> **TEXT TO READ**

□ □ □ □

Date: Thu, 3 Sep 2009 21:51:01 +0300

On Thu, Sep 3, 2009 at 6:09 PM, Bud P. Bruegger<address@hidden> wrote:
> On Wed, 2 Sep 2009 17:58:18 +0300
> Blue Swirl <address@hidden> wrote:
>
>> On Wed, Sep 2, 2009 at 2:47 AM, Jamie Lokier<address@hidden>
>> wrote:
>> > Bud P. Bruegger wrote:
>> >> At least looking naively at QEMU, it seems that its CPU and RAM are
>> >> well protected from the host operating system--in a way to say
>> >> make it practically impossible for some malware to extract the
>> >> secret key used in a virtual machine.
>> >
>> > No, the CPU and RAM state inside QEMU is easily read from the host.
>> > Just run a debugger and attach to the running QEMU process.  It's
>> > not completely simple, but it's far from secure.
>>
>> For additional complexity, the CPU registers, memory, instruction set
>> and I/O could be encrypted but there is still a problem: where to
>> store the keys. The keys could be handled by another host process,
>> which could also try to attest that no debugger is attached (at least
>> on that level of virtualization). Performance would suck of course and
>> the attestation process could be fooled.

□ □ □ □

> **DATA RECORDS**
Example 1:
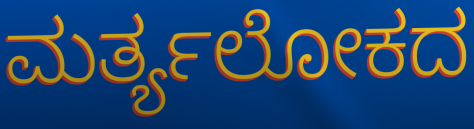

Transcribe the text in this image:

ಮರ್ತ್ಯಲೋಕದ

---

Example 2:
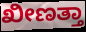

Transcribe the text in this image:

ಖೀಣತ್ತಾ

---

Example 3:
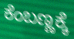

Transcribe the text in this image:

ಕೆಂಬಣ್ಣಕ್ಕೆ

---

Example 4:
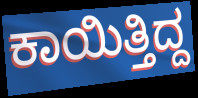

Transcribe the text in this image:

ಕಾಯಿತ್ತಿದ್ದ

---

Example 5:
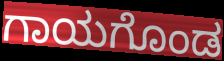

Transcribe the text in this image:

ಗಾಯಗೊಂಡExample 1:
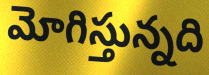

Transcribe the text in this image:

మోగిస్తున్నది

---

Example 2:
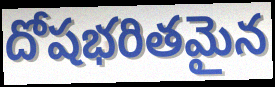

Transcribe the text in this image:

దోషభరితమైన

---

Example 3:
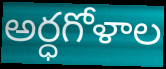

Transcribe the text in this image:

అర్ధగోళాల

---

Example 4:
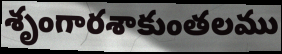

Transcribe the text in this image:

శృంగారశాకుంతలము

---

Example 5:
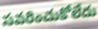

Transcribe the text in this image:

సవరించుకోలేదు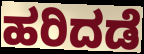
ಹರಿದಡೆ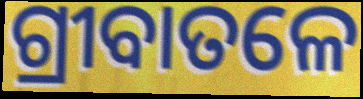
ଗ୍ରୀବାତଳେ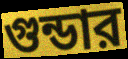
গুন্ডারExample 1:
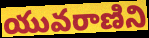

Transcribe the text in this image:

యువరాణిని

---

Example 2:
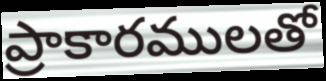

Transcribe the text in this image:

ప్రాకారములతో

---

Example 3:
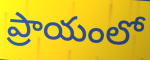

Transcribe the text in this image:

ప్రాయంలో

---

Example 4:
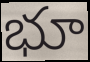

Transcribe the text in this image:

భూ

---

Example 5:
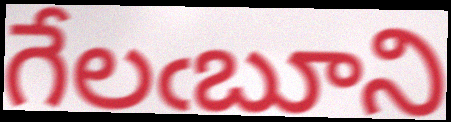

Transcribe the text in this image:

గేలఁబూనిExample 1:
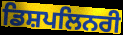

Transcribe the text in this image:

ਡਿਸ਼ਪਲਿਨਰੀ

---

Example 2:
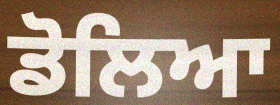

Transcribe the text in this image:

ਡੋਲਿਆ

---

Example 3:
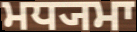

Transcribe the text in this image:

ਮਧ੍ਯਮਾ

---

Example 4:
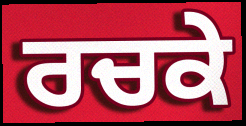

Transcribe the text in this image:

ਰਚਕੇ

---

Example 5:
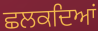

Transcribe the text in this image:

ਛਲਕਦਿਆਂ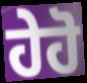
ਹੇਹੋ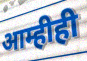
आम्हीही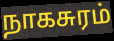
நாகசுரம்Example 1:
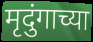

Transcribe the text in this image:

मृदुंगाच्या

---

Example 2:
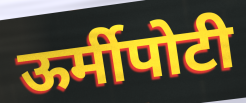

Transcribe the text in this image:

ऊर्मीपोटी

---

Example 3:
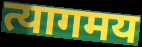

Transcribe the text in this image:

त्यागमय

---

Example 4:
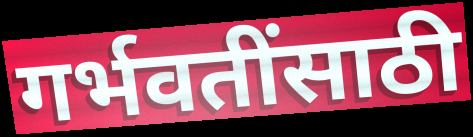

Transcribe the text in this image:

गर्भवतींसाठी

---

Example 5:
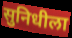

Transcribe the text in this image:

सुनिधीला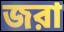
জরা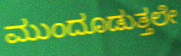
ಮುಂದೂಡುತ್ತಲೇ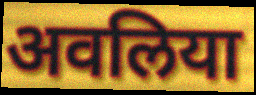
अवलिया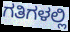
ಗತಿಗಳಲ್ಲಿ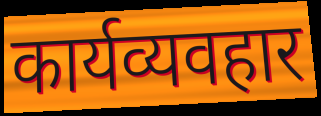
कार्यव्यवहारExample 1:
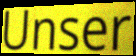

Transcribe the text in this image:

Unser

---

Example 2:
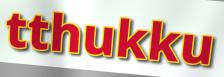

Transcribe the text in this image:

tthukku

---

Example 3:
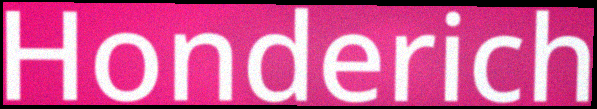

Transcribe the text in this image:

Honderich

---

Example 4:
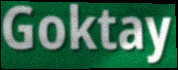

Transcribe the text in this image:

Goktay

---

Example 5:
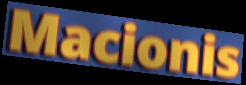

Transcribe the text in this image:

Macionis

□ □ □ □

> **GIVEN EXERCISE A**
According to the QEMU mailing-list message, how can the CPU and RAM state inside QEMU be read from the host?
> **GIVEN EXERCISE B**
Resume the QEMU mailing-list message from the point where it stops.

> **TASK OUTPUT A**
By running a debugger and attaching it to the running QEMU process.

> **TASK OUTPUT B**
>
> First of all thanks to everyone for the replies and advice.
>
> As for encryption of RAM and processor, wouldn't it be necessary to
> decrypt things before using it and that would be visible to the
> observer on the host machine?

The translator will read (decrypt) the memory one instruction at a
time, but the instructions will be thrown away. The translated code in
TBs will be plain unencrypted host machine code. Someone could even
write a decompiler to reconstruct the unencrypted instructions based
on the machine code sequences in TBs.

> While surely not bullet proof and impossible to crack, I thought that
> there may be other ways of rising the hurdle quite a bit.
>
> Assume that I wanted to protect a secret algorithm in some C program.
> Normally this is compiled into the machine code of a certain processor
> and there are standard tools (disassembler, debugger) that can be used
> to figure out what the secret algorithm does.
>
> A virtual machine has a virtual processor.  Assume now that I was to
> shuffle around machine instructions both in the processor of the
> virtual machine and in the back-end of my c-compiler.  I imagine that
> it would be possible to automate this process (some refactoring tool?)
> and to do some random shuffling.
>
> At this point, I guess before looking at the code I'd have to create my
> own tools (disassembler, debugger) before even starting to look at what
> is happening.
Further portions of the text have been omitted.